Aaron Saw the Calf on the Altar and Could Not Move
Every time Aaron approached the altar as high priest, the shape of the Golden Calf appeared at its corner. Moses had to talk him through it each time.
Table of Contents
The Day Moses Had to Convince Aaron to Approach the Altar
On the eighth day of consecration, the first of Nisan, Aaron was supposed to walk forward and offer his first sacrifice as high priest. He had completed seven days of preparation. He was wearing the garments Moses had placed on him. The altar stood before him with the offerings waiting. He took a step toward it and stopped. The Targum Jonathan records what he saw: at the corner of the altar, the form of the calf. His own work. The Golden Calf he had built when the people demanded a god and Moses had not yet returned from the mountain.
Moses came to him and said: Take courage. Go near the altar, and do not be afraid. That is the version the Targum preserves. The Hebrew Bible does not mention Aaron's hesitation at all. The Targum had to invent this scene because it was the only explanation that made the narrative coherent. How could the man who built the idol become the man who stood before God to atone for idolatry? The answer the Targum provides is that Aaron never forgot what he had done. He saw it every time he approached the altar. Moses had to encourage him through it every single time.
What Aaron Had Seen Before the Calf Was Built
Aaron had been at Sinai. He had seen the fire and heard the voice. He had gone up the mountain with Moses, with Nadab and Abihu, and with seventy elders, and they had seen the God of Israel, and under His feet something like a pavement of sapphire stone, and they ate and drank there, in the presence of what they had seen. A man who had done that did not easily forget what God was.
When the people came to him demanding a visible god to lead them because Moses had been gone too long on the mountain, Aaron tried to delay. He suggested he would build the altar himself, in person, hoping to slow things down long enough for Moses to return. He asked the people to bring the gold from the ears of their wives and children, calculating that they would refuse, that the request would buy time. They did not refuse. They stripped the gold from their families and brought it to him in armloads. He melted it down. The calf came out of the fire. The later tradition attributed what emerged not to Aaron's hands alone but to a gold plate that Moses had used to call Joseph's bones up from the Nile, a plate engraved with the image of an ox, which had fallen into the molten gold and shaped what came out of it. The blame was distributed across generations that way. Aaron was still implicated.
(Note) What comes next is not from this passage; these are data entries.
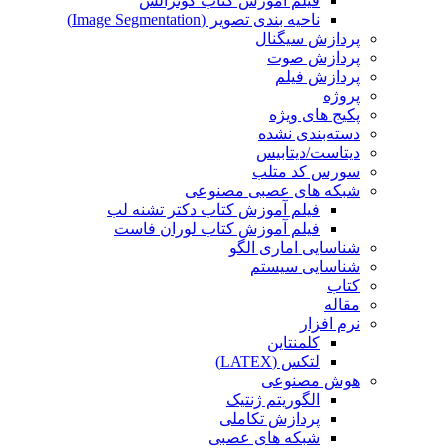
فیلم آموزش کتاب گونزالس
ناحیه بندی تصویر (Image Segmentation)
پردازش سیگنال
پردازش صوت
پردازش فیلم
پروژه
پکیج های ویژه
دسته‌بندی نشده
دیتاست/دیتابیس
سورس کد متلب
شبکه های عصبی مصنوعی
فیلم آموزش کتاب دکتر تشنه لب
فیلم آموزش کتاب لوران فاست
شناسایی اماری الگو
شناسایی سیستم
کتاب
مقاله
نرم افزار
کلمنتاین
لتکس (LATEX)
هوش مصنوعی
الگوریتم ژنتیک
پردازش تکاملی
شبکه های عصبی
The Man Who Died Because He Said No
Hur was Miriam's son, the grandson of Caleb, and he had been left in charge alongside Aaron while Moses was on the mountain. When the crowd gathered and demanded the idol, Hur stood against them. He refused them and rebuked them. The tradition records that the people killed him for it. They killed him before they went to Aaron, and Aaron knew that if he refused as Hur had refused, his own life would end the same way. Betzalel, who would later build the entire Tabernacle from gold and silver and acacia wood, was Hur's grandson. God gave him the commission for the Tabernacle, the traditions say, specifically as a compensation for Hur's death. The master craftsman who built the holy dwelling was connected by blood to the man who had died trying to prevent the unholy one.
Forty Days While Moses Argued in Heaven
When Moses came down from the mountain and saw the calf and the dancing, he threw the tablets and shattered them. The tradition says the ocean itself threatened to burst its boundaries when the tablets broke, because the Torah is what holds the world's structure in place, and its desecration shook the foundations. Moses ground the calf to powder, mixed it with water, and made the people drink it. Then he went back up the mountain and stayed there for forty days, from the eighteenth of Tammuz to the twenty-eighth of Av, arguing with God against the annihilation of Israel.
None of his arguments worked at first. Not the argument from the Patriarchs. Not the argument from Egypt's mockery if the people were destroyed in the wilderness. Not any of the appeals he tried during the first three weeks. Then he invoked the merit of Abraham, Isaac, and Jacob specifically, naming the promises God had made to each of them, and something shifted. God relented. The people were forgiven, collectively, though the punishment remained in the accounting, to be spread across future generations whenever God visited their transgressions. Aaron was forgiven too. He was appointed high priest. The altar was built. And when he approached it for the first time, the calf was waiting for him at the corner, and Moses told him not to be afraid.